Der nächste zu beachtende Aspekt ist, dass die Schadstoffausstöße vieler Autotypen sich in den letzten neun Jahren kaum verändert haben, und das Alter eines Wagens keinesfalls Aufschluss über die umweltschädigende oder nicht umweltschädigende Wirkung eines Autos gibt. Sodass es keinen Sinn macht, pauschal zu sagen, dass es förderlich für die Umwelt ist, Autos zu verschrotten, die älter als neun Jahre sind.
Außerdem sollte nicht vergessen werden, dass nicht jedes Auto eines deutschen Herstellers auch in Deutschland hergestellt wird, sondern große Teile der Produktion oft auch im Ausland getätigt werden.

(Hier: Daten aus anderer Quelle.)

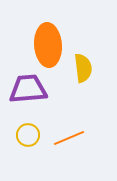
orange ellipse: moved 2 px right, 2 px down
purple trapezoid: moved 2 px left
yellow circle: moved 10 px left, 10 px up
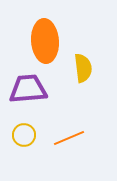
orange ellipse: moved 3 px left, 4 px up
yellow circle: moved 4 px left
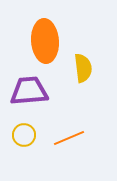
purple trapezoid: moved 1 px right, 2 px down
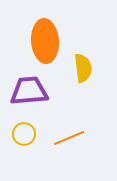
yellow circle: moved 1 px up
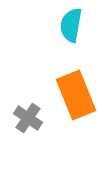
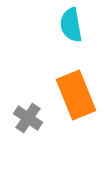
cyan semicircle: rotated 20 degrees counterclockwise
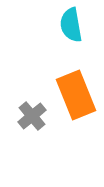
gray cross: moved 4 px right, 2 px up; rotated 16 degrees clockwise
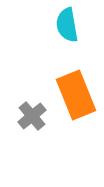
cyan semicircle: moved 4 px left
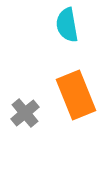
gray cross: moved 7 px left, 3 px up
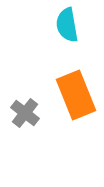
gray cross: rotated 12 degrees counterclockwise
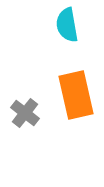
orange rectangle: rotated 9 degrees clockwise
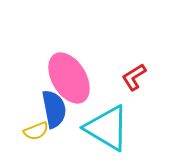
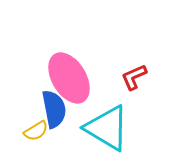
red L-shape: rotated 8 degrees clockwise
yellow semicircle: rotated 10 degrees counterclockwise
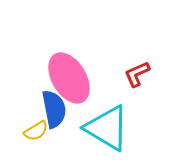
red L-shape: moved 3 px right, 3 px up
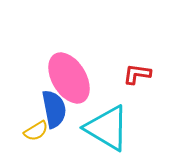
red L-shape: rotated 32 degrees clockwise
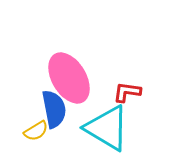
red L-shape: moved 10 px left, 18 px down
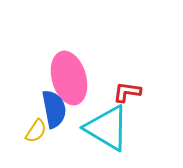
pink ellipse: rotated 15 degrees clockwise
yellow semicircle: rotated 25 degrees counterclockwise
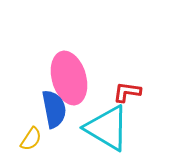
yellow semicircle: moved 5 px left, 8 px down
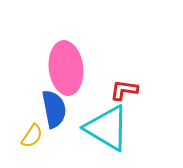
pink ellipse: moved 3 px left, 10 px up; rotated 9 degrees clockwise
red L-shape: moved 3 px left, 2 px up
yellow semicircle: moved 1 px right, 3 px up
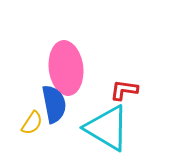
blue semicircle: moved 5 px up
yellow semicircle: moved 13 px up
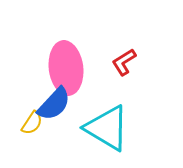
red L-shape: moved 28 px up; rotated 40 degrees counterclockwise
blue semicircle: rotated 54 degrees clockwise
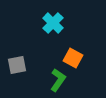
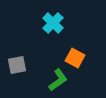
orange square: moved 2 px right
green L-shape: rotated 20 degrees clockwise
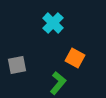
green L-shape: moved 3 px down; rotated 15 degrees counterclockwise
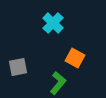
gray square: moved 1 px right, 2 px down
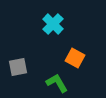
cyan cross: moved 1 px down
green L-shape: moved 1 px left; rotated 70 degrees counterclockwise
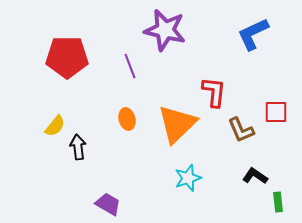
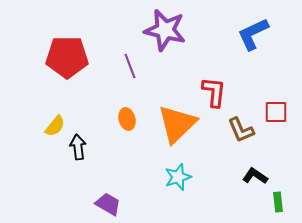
cyan star: moved 10 px left, 1 px up
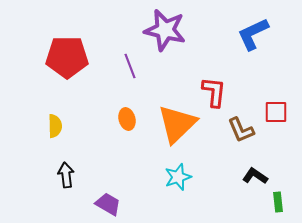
yellow semicircle: rotated 40 degrees counterclockwise
black arrow: moved 12 px left, 28 px down
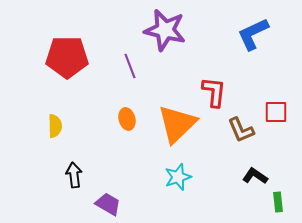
black arrow: moved 8 px right
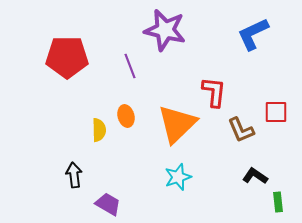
orange ellipse: moved 1 px left, 3 px up
yellow semicircle: moved 44 px right, 4 px down
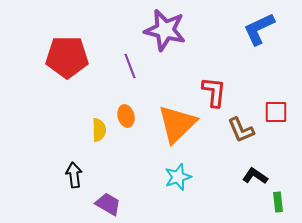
blue L-shape: moved 6 px right, 5 px up
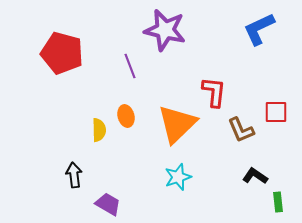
red pentagon: moved 5 px left, 4 px up; rotated 15 degrees clockwise
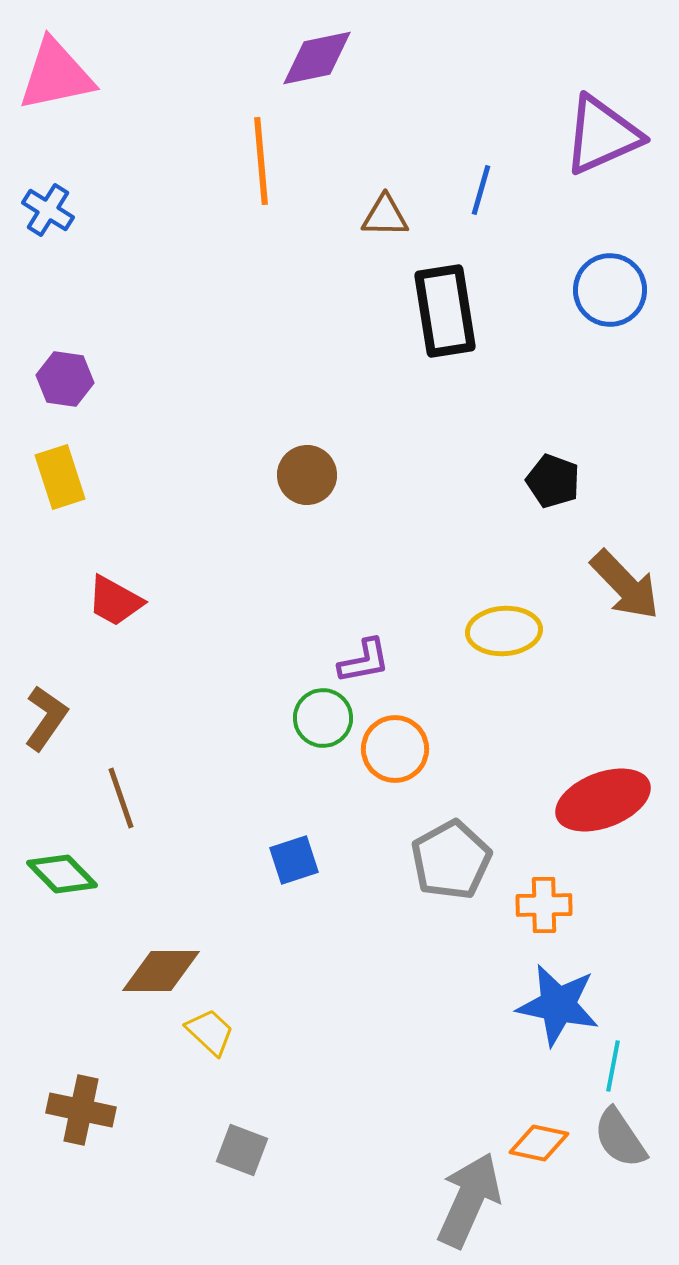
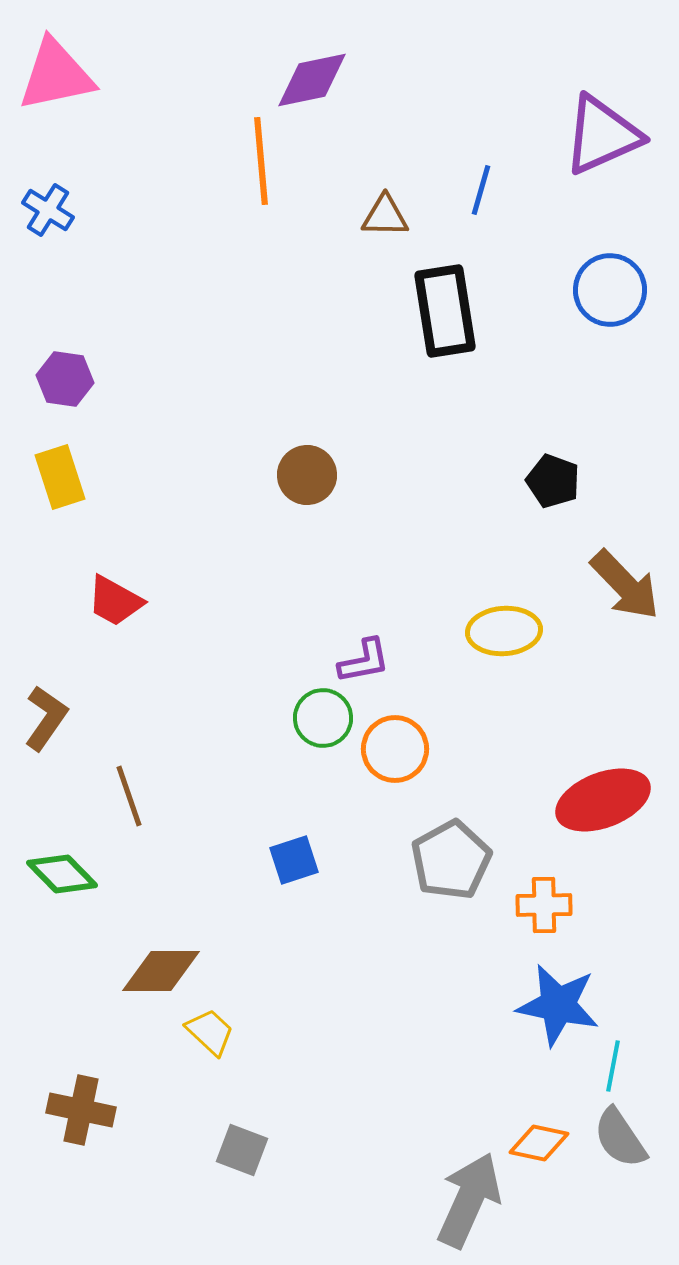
purple diamond: moved 5 px left, 22 px down
brown line: moved 8 px right, 2 px up
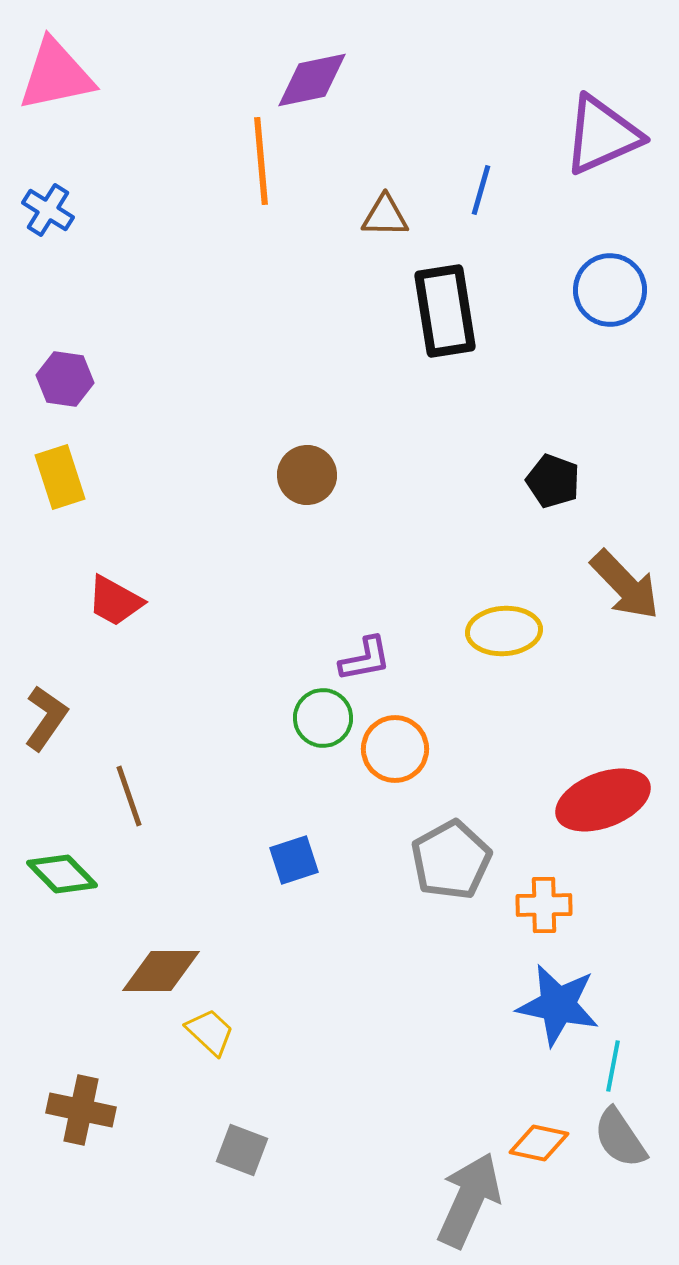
purple L-shape: moved 1 px right, 2 px up
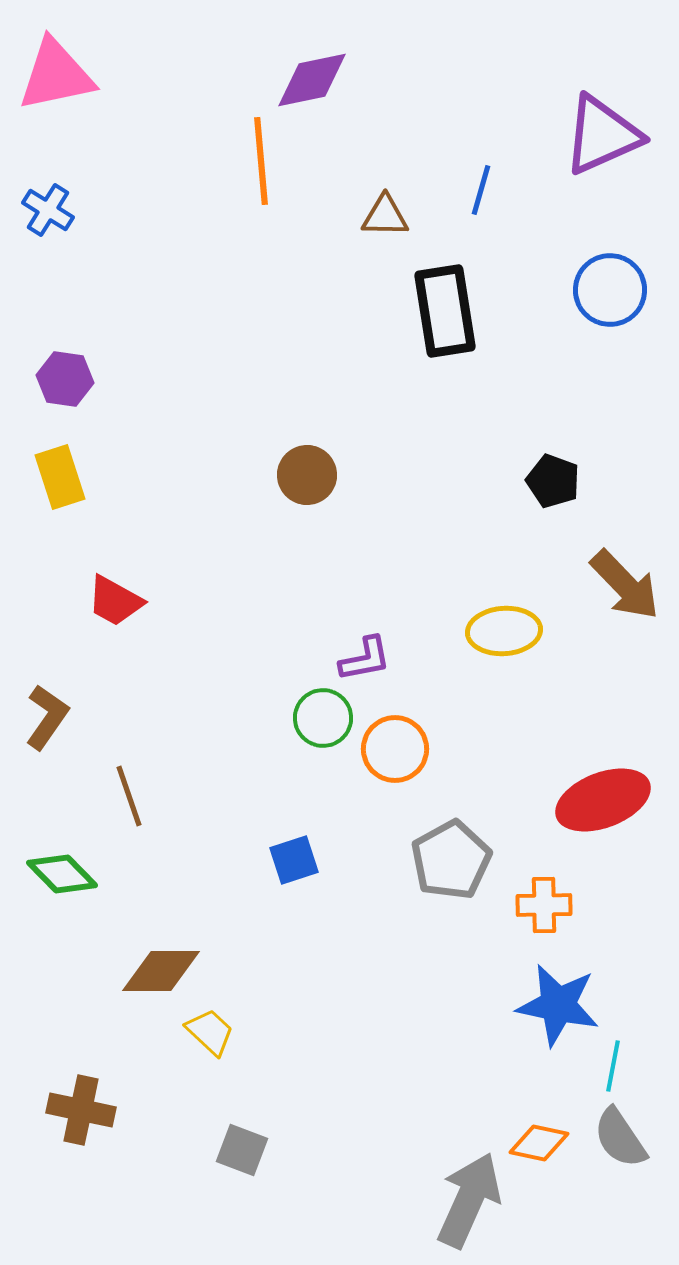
brown L-shape: moved 1 px right, 1 px up
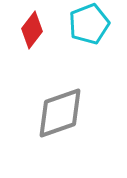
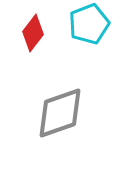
red diamond: moved 1 px right, 3 px down
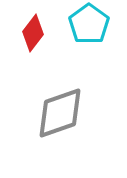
cyan pentagon: rotated 15 degrees counterclockwise
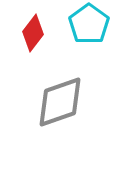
gray diamond: moved 11 px up
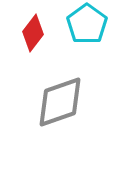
cyan pentagon: moved 2 px left
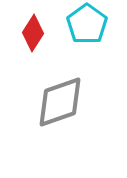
red diamond: rotated 6 degrees counterclockwise
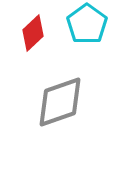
red diamond: rotated 15 degrees clockwise
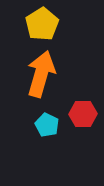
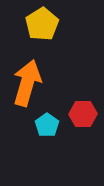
orange arrow: moved 14 px left, 9 px down
cyan pentagon: rotated 10 degrees clockwise
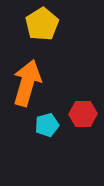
cyan pentagon: rotated 20 degrees clockwise
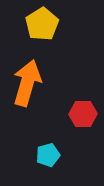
cyan pentagon: moved 1 px right, 30 px down
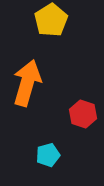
yellow pentagon: moved 9 px right, 4 px up
red hexagon: rotated 20 degrees clockwise
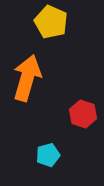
yellow pentagon: moved 2 px down; rotated 16 degrees counterclockwise
orange arrow: moved 5 px up
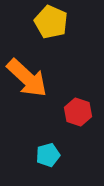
orange arrow: rotated 117 degrees clockwise
red hexagon: moved 5 px left, 2 px up
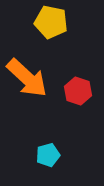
yellow pentagon: rotated 12 degrees counterclockwise
red hexagon: moved 21 px up
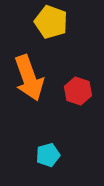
yellow pentagon: rotated 8 degrees clockwise
orange arrow: moved 2 px right; rotated 27 degrees clockwise
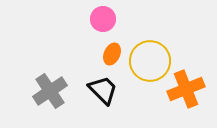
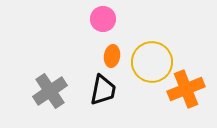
orange ellipse: moved 2 px down; rotated 15 degrees counterclockwise
yellow circle: moved 2 px right, 1 px down
black trapezoid: rotated 56 degrees clockwise
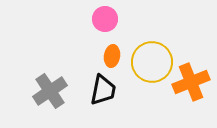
pink circle: moved 2 px right
orange cross: moved 5 px right, 7 px up
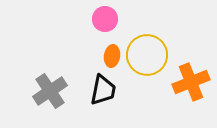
yellow circle: moved 5 px left, 7 px up
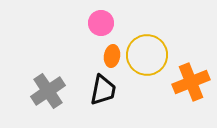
pink circle: moved 4 px left, 4 px down
gray cross: moved 2 px left
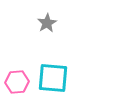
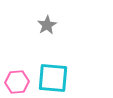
gray star: moved 2 px down
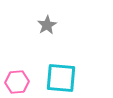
cyan square: moved 8 px right
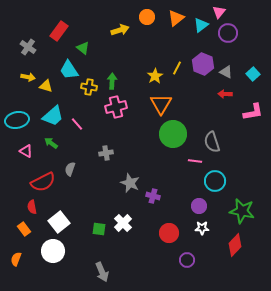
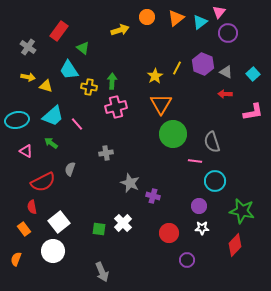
cyan triangle at (201, 25): moved 1 px left, 3 px up
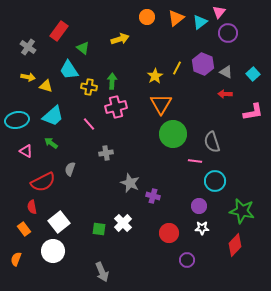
yellow arrow at (120, 30): moved 9 px down
pink line at (77, 124): moved 12 px right
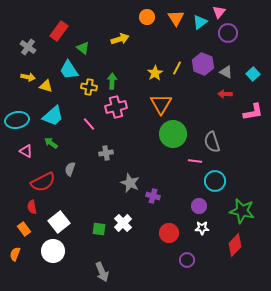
orange triangle at (176, 18): rotated 24 degrees counterclockwise
yellow star at (155, 76): moved 3 px up
orange semicircle at (16, 259): moved 1 px left, 5 px up
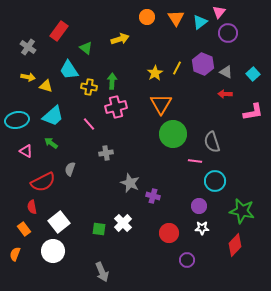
green triangle at (83, 48): moved 3 px right
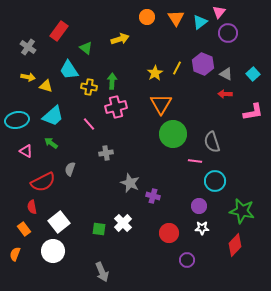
gray triangle at (226, 72): moved 2 px down
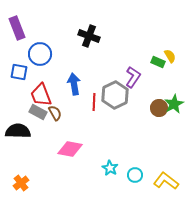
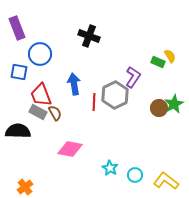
orange cross: moved 4 px right, 4 px down
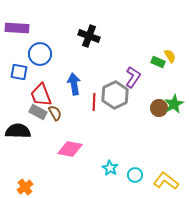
purple rectangle: rotated 65 degrees counterclockwise
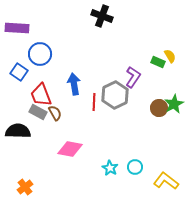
black cross: moved 13 px right, 20 px up
blue square: rotated 24 degrees clockwise
cyan circle: moved 8 px up
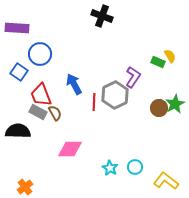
blue arrow: rotated 20 degrees counterclockwise
green star: moved 1 px right
pink diamond: rotated 10 degrees counterclockwise
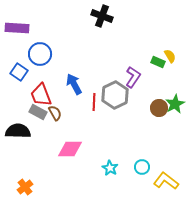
cyan circle: moved 7 px right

Und es sollen ja Arbeitsplätze und Wirtschaft in Deutschland unterstützt und gefördert werden.

Da stellt sich nun schnell die Frage, ob dies durch die Abwrackprämie im gepriesenen Umfang wirklich erfolgt. Zum Beispiel ist es auch eine interessante Tatsache, dass allein die Produktion eines Neuwagens, und produziert werden soll ja schließlich fleißig, ungefähr soviel Energie kostet wie zwei Jahre lang Autofahren.

 

So ist es also doch äußerst fraglich, ob es den Politikern unter Berücksichtigung all dieser Tatsachen wohl wirklich um die Umwelt und die Konjunktur geht.

Und warum sie nicht statt der auf den ersten Blick so verlockenden Prämie vielleicht die Mehrwertsteuer auf das umweltfreundlichste Fortbewegungsmittel überhaupt, nämlich das Fahrrad verringert haben? Tja, als Antwort bleiben da wohl nur noch die Wählerstimmen und die sollten sich überlegen, ob man sie damit gewinnen kann.